[SUPPLIED MATERIAL]
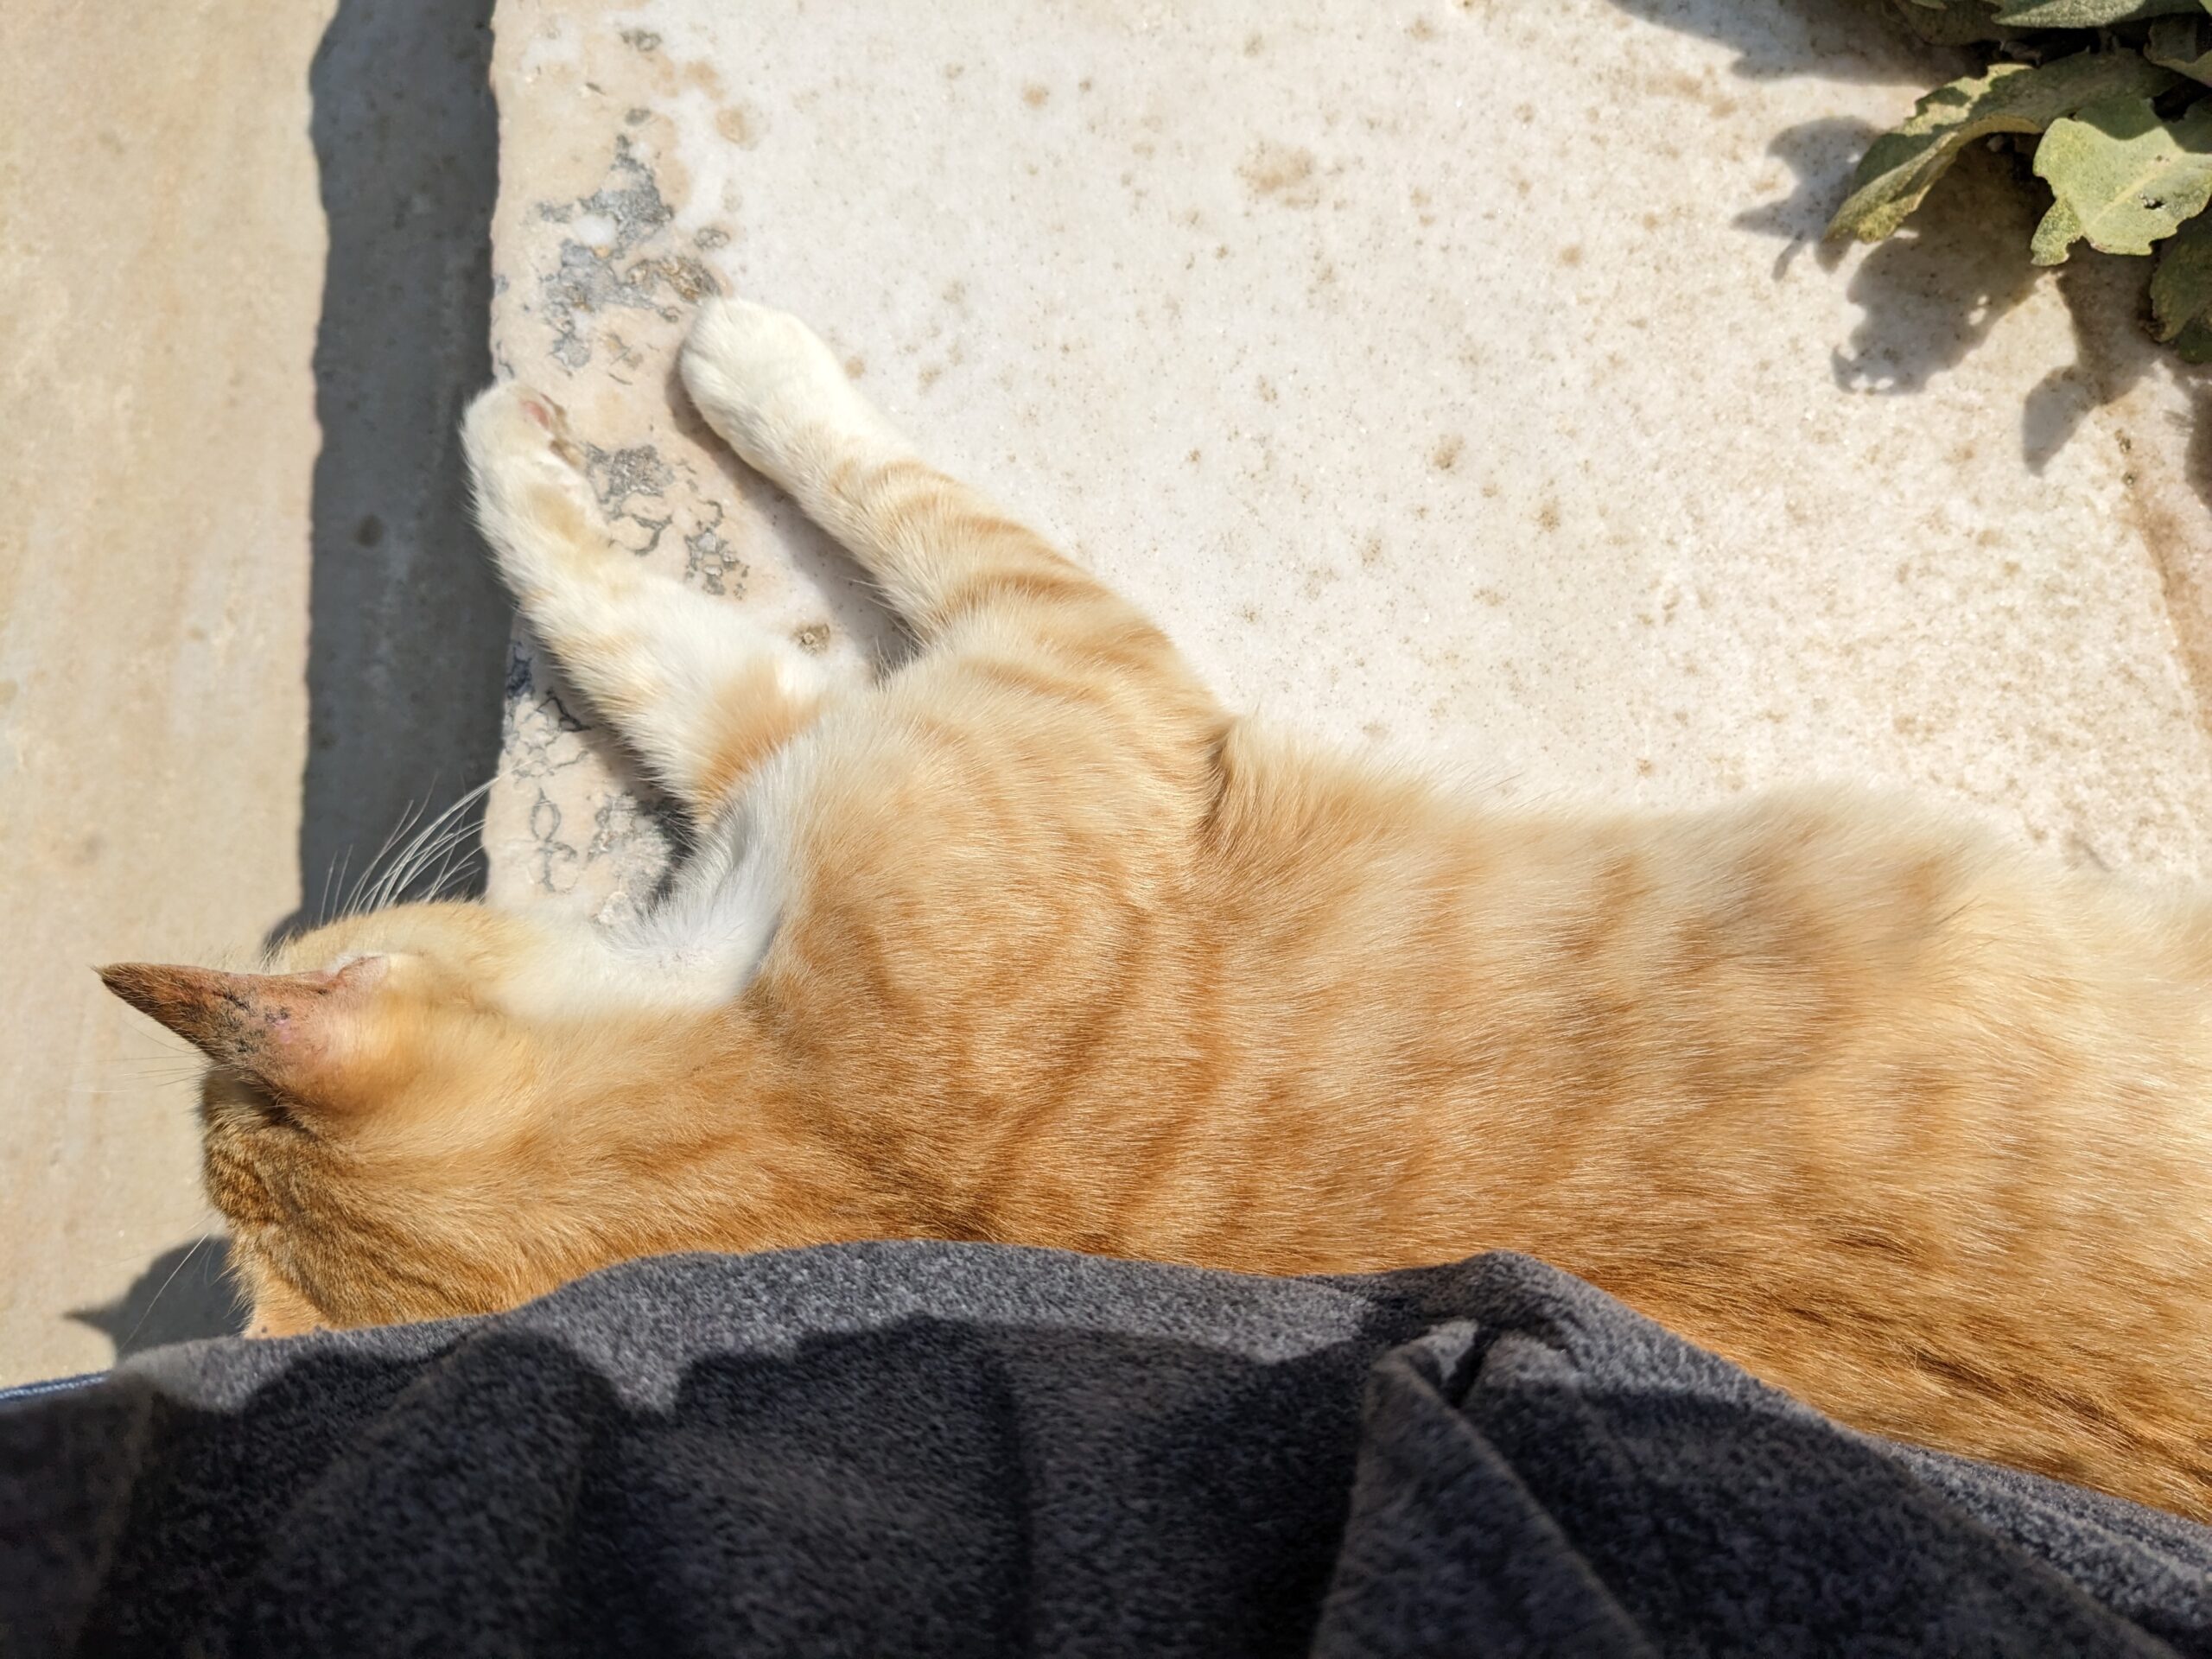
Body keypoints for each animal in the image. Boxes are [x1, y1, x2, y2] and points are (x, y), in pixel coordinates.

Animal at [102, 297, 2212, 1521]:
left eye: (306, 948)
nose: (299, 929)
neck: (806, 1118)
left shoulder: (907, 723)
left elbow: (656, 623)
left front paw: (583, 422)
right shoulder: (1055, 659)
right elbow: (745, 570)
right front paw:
[/SUPPLIED MATERIAL]
**EXERCISE REQUIREMENTS:** One exact copy of the data is required, and it should hold no pictures.

**PROBLEM SOLUTION:**
Body keypoints for each animal in the image. Boxes are [x1, y1, x2, y2] and points are (x, y), in pixel coordinates.

Animal at [102, 297, 2212, 1521]:
left eye: (306, 948)
nose: (299, 929)
neck: (806, 1118)
left shoulder: (907, 723)
left elbow: (656, 623)
left front paw: (583, 422)
right shoulder: (1055, 659)
right elbow: (745, 570)
right front paw:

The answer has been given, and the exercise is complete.